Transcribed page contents

== == ==

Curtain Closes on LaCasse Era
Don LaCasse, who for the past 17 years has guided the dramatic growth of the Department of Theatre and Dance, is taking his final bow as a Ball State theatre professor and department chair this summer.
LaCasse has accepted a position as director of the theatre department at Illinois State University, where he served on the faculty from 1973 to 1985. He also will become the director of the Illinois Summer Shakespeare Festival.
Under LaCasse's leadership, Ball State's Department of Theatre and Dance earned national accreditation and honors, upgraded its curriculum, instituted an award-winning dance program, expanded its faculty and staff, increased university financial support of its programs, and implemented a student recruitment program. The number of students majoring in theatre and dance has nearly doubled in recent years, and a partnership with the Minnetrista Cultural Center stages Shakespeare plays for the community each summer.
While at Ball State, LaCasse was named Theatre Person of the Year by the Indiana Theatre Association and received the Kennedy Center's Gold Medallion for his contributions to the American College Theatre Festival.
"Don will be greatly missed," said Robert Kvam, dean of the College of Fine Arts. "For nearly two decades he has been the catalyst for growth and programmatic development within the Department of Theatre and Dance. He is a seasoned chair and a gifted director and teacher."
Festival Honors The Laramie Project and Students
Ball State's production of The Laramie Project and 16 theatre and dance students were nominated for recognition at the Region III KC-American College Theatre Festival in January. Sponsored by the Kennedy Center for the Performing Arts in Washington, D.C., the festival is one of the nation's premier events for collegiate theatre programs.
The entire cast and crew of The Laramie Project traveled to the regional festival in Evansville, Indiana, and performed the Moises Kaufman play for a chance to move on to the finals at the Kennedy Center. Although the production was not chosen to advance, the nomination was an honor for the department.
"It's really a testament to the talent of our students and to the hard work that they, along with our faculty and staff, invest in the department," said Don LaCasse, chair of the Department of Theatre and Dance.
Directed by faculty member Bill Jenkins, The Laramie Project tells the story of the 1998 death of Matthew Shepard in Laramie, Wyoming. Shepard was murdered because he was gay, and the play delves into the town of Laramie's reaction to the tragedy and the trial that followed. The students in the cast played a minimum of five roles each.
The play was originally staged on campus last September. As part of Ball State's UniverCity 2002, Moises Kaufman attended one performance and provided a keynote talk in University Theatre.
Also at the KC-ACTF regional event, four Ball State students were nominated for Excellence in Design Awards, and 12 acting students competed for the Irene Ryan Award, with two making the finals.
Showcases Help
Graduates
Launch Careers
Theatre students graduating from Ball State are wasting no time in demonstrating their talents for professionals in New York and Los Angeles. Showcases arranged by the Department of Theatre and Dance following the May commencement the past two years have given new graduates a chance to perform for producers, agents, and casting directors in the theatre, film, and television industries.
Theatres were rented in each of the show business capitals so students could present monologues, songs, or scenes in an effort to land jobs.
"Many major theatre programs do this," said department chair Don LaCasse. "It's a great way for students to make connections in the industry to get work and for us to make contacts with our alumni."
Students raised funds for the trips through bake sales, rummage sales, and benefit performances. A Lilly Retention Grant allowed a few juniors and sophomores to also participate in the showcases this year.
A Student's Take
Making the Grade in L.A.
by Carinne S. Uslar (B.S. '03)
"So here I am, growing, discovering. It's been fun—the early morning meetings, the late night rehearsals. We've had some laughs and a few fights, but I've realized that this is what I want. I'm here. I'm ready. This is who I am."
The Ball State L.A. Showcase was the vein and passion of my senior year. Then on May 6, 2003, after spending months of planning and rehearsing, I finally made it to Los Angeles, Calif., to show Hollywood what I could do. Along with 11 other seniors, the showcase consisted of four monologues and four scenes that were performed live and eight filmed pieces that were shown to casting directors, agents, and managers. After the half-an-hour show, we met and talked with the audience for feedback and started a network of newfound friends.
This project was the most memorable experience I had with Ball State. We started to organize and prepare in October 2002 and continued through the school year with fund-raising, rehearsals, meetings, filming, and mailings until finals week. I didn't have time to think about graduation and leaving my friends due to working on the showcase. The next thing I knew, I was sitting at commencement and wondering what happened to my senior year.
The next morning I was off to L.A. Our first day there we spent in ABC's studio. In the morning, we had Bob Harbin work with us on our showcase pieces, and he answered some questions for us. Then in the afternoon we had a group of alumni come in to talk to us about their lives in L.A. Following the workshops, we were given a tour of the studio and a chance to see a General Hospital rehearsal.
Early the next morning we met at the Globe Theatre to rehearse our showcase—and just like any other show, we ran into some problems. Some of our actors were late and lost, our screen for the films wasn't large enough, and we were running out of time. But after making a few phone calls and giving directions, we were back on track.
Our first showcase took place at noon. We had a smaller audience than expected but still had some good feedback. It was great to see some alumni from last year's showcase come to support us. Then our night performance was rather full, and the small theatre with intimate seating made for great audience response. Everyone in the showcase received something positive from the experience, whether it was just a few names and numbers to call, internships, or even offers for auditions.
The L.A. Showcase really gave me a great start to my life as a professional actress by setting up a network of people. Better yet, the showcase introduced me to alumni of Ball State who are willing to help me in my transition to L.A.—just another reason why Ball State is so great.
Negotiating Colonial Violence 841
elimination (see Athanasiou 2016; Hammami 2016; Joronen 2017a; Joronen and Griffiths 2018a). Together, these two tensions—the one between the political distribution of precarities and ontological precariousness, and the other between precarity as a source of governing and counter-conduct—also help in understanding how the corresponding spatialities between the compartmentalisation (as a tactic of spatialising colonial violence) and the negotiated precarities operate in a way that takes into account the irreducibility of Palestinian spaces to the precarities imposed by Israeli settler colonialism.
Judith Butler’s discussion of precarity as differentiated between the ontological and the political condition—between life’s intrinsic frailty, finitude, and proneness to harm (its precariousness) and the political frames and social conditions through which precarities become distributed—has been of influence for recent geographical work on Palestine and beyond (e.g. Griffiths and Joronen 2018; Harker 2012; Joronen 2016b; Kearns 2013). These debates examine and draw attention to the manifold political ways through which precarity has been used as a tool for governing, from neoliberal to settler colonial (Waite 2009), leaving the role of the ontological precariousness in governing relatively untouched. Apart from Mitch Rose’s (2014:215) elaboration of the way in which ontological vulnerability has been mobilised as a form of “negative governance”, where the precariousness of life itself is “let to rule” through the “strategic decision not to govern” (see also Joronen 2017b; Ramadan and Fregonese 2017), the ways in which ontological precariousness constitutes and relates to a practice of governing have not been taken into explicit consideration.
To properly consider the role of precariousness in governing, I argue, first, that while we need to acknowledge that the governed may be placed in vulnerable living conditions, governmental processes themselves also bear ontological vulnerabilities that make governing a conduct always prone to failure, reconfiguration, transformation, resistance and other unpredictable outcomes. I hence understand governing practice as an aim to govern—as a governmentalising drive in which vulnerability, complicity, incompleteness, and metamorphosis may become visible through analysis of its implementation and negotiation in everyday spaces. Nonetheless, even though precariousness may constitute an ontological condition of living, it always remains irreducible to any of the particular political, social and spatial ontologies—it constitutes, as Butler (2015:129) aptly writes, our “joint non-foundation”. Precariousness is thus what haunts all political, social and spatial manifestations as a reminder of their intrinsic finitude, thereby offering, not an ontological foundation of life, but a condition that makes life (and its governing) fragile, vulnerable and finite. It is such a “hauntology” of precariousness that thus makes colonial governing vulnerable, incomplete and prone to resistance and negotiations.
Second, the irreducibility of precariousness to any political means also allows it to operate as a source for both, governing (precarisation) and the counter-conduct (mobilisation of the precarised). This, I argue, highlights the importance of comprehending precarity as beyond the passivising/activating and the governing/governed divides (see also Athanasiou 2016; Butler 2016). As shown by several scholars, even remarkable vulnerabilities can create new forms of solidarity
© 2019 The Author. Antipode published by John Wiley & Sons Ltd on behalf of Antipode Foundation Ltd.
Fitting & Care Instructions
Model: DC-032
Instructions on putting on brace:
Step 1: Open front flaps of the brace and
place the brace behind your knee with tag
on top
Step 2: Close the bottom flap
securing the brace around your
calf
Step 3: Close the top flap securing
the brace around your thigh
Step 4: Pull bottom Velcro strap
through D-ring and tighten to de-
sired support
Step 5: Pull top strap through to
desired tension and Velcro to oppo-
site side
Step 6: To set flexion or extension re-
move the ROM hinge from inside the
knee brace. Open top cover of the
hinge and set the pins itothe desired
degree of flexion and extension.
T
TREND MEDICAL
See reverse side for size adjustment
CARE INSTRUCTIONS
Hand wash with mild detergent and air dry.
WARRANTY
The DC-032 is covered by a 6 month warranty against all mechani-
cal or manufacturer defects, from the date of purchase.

== == ==

Taking the records above, retype every line from the one with "major theatre programs" down to the one with "am, growing, discovering.", exactly and with nothing else.

#### Response area
"Many major theatre programs do this," said department chair Don LaCasse. "It's a great way for students to make connections in the industry to get work and for us to make contacts with our alumni."
Students raised funds for the trips through bake sales, rummage sales, and benefit performances. A Lilly Retention Grant allowed a few juniors and sophomores to also participate in the showcases this year.
A Student's Take
Making the Grade in L.A.
by Carinne S. Uslar (B.S. '03)
"So here I am, growing, discovering. It's been fun—the early morning meetings, the late night rehearsals. We've had some laughs and a few fights, but I've realized that this is what I want. I'm here. I'm ready. This is who I am."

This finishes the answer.